Correntian, who was carrying the lamp, lifted it up and let its full light fall on the undaunted speaker's face. It was a handsome, bold, manly countenance, not free from the traces of a wild life. The deep lines on the forehead showed that it was long since a woman's loving hand had smoothed it, his neglected doublet of frieze plainly told of wild wanderings in wind and weather. Correntian took it all in at a glance, he understood in that instant as if by inspiration all that the man had suffered, and, instead of pitying him, he longed to thrust a dagger into that broad breast where just now the woman had lain--the eager, loving woman that he scorned and hated. And as if some suspicion, some comprehension of this hostile glance had dawned upon the man's mind he answered with a wrathful flash from his large eyes, and for all at once the humble serf was turned into a raging fiend checked by no sense of bashfulness.
"Ay, you may look at me, monk," he exclaimed threateningly in his broad Rhætian accent, "I am what you have made me. Am I not smooth and fine enough for you great lords? You take away the dearest thing a man has--take it away as you did from me, so that he wanders alone about the fields and woods, and then do you think he will care to smarten himself up and streak himself down?"
"Woe upon you! what are you saying!" cried the Abbot. "You break in like a thief on the peace of the convent, you bribe the gatekeeper, you are guilty of such dreadful sin, and then you dare to speak like that?"
"I speak like one whose measure is full, and overfull. I have nothing but this woman and you take her away from me--take away a man's married wife and his heart out of his body, to suckle a strange child. What is the child to me that I am to sacrifice all that is dearest to me to him? Seven months have I borne it patiently and that is enough. The brat there can do without a wet-nurse now. My own child has shared its food with him long enough--look here what a stunted plant it has grown, while the strange brat has thriven and got strong; my heart ached in my body when I saw the poor little thing again!--I tell you plainly, for I am not clever at lying, I came to steal my wife away, my sacred property. But now I ask you--as you have found me out--give me back my wife and my child. I desire neither reward nor thanks, but I will have back what is my own."

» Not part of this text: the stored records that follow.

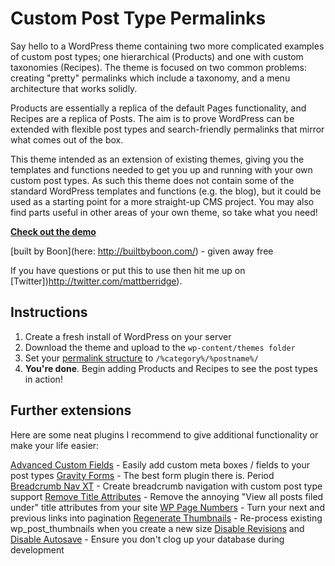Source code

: # Custom Post Type Permalinks

Say hello to a WordPress theme containing two more complicated examples of custom post types; one hierarchical (Products) and one with custom taxonomies (Recipes). The theme is focused on two common problems: creating "pretty" permalinks which include a taxonomy, and a menu architecture that works solidly.

Products are essentially a replica of the default Pages functionality, and Recipes are a replica of Posts. The aim is to prove WordPress can be extended with flexible post types and search-friendly permalinks that mirror what comes out of the box.

This theme intended as an extension of existing themes, giving you the templates and functions needed to get you up and running with your own custom post types. As such this theme does not contain some of the standard WordPress templates and functions (e.g. the blog), but it could be used as a starting point for a more straight-up CMS project. You may also find parts useful in other areas of your own theme, so take what you need!

**[Check out the demo](http://cptp.builtbyboon.com/)**

[built by Boon](here: http://builtbyboon.com/) - given away free

If you have questions or put this to use then hit me up on [Twitter])http://twitter.com/mattberridge).

## Instructions

1. Create a fresh install of WordPress on your server
2. Download the theme and upload to the `wp-content/themes folder`
3. Set your [permalink structure](http://codex.wordpress.org/Using_Permalinks) to `/%category%/%postname%/`
4. **You're done**. Begin adding Products and Recipes to see the post types in action!

## Further extensions

Here are some neat plugins I recommend to give additional functionality or make your life easier:

[Advanced Custom Fields](http://www.advancedcustomfields.com/) - Easily add custom meta boxes / fields to your post types
[Gravity Forms](http://www.gravityforms.com/) - The best form plugin there is. Period
[Breadcrumb Nav XT](http://wordpress.org/extend/plugins/breadcrumb-navxt/) - Create breadcrumb navigation with custom post type support
[Remove Title Attributes](http://wordpress.org/extend/plugins/remove-title-attributes/) - Remove the annoying "View all posts filed under" title attributes from your site
[WP Page Numbers](http://wordpress.org/extend/plugins/wp-page-numbers/) - Turn your next and previous links into pagination
[Regenerate Thumbnails](http://wordpress.org/extend/plugins/regenerate-thumbnails/) - Re-process existing wp_post_thumbnails when you create a new size
[Disable Revisions](http://wordpress.org/extend/plugins/disable-revisions/) and [Disable Autosave](http://exper.3drecursions.com/2008/07/25/disable-revisions-and-autosave-plugin/) - Ensure you don't clog up your database during development
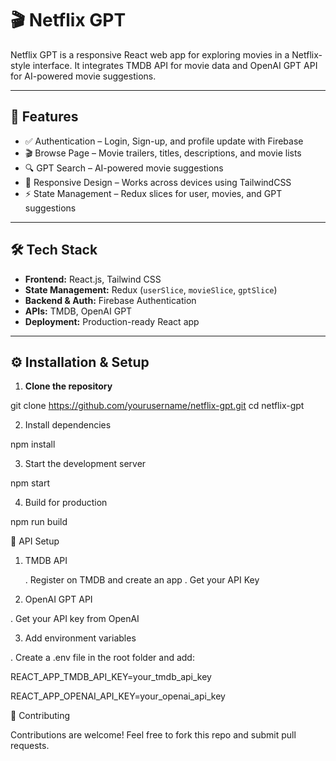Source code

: # 🎬 Netflix GPT

Netflix GPT is a responsive React web app for exploring movies in a Netflix-style interface. It integrates TMDB API for movie data and OpenAI GPT API for AI-powered movie suggestions.

---

## 🚀 Features
- ✅ Authentication – Login, Sign-up, and profile update with Firebase  
- 🎬 Browse Page – Movie trailers, titles, descriptions, and movie lists  
- 🔍 GPT Search – AI-powered movie suggestions  
- 📱 Responsive Design – Works across devices using TailwindCSS  
- ⚡ State Management – Redux slices for user, movies, and GPT suggestions  

---

## 🛠️ Tech Stack
- **Frontend:** React.js, Tailwind CSS  
- **State Management:** Redux (`userSlice`, `movieSlice`, `gptSlice`)  
- **Backend & Auth:** Firebase Authentication  
- **APIs:** TMDB, OpenAI GPT  
- **Deployment:** Production-ready React app  

---

## ⚙️ Installation & Setup

1. **Clone the repository**  

git clone https://github.com/yourusername/netflix-gpt.git
cd netflix-gpt

2. Install dependencies

npm install


3. Start the development server

 npm start


4. Build for production

npm run build

🔑 API Setup

1. TMDB API

   . Register on TMDB  and create an app
   . Get your API Key

2. OpenAI GPT API

  . Get your API key from OpenAI

3. Add environment variables

  . Create a .env file in the root folder and add:

   REACT_APP_TMDB_API_KEY=your_tmdb_api_key

   REACT_APP_OPENAI_API_KEY=your_openai_api_key

🤝 Contributing

Contributions are welcome! Feel free to fork this repo and submit pull requests.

"Spare your words, we have shown you too much favour in listening to you so long. What if we did take an impure and sinful woman within our sacred cloister walls against all law and usage, do you think we did so without any necessity and simply for our pleasure? The sacred vow of a dead woman which we were bound to honour was the solemn duty which compelled us to such an abominable proceeding. And when we received your wife we hoped that the sanctity of the place and the sacredness of her office would purify her vain heart so that she would not succumb to the temptations of sensual pleasures and base impulses and would cause no scandal to our chaste brethren. This indeed she solemnly vowed, and oh! Berntrudis, how badly you have kept your word! Alas! that the pure child of the Church should be compelled to drink from so impure a vessel. Willingly would I spare him this, of that you may both be very sure. Still, so it must be, we cannot yet dispense with your services, and if you had remained true to your duty, at the end of your probation we would have rewarded you and raised you up in the sight of God and man. As it is we must force you to do that which you do not do willingly. And you," he continued to the husband, "you who have broken into our house like a weasel into a dove-cot, in contempt of our prohibition under the severest penalties--you may thank us for the mild punishment we impose--you are under a ban not to come within a mile round the convent so long as we need the offices of your wife. You must go up to the moorland lake and catch fish for us there till the winter-storms next sweep down on the heath."
A cry of horror from the husband and wife answered this frightful sentence, the gentle Abbot had no conception of its cruelty. What could he know--a calm old man whose blood ran so sluggishly in his veins--of the passion and longing and torment of two hearts that have grown into one, when they are torn asunder?
Only one there present understood it; he who stood silent, his nails dug into his crossed arms--and yet of pity he knew nothing, that unsparing zealot who had no mercy on others because he knew of no mercy on himself. "I am suffering--you may suffer too" was the frightful thought by which, in his self-torment, he released himself from the duty of loving his neighbour. There he stood, the stony man, with an unmoved stare--the chaste and stern Correntian.
But Wyso shook his head and said to the Abbot in Latin, "Go no farther."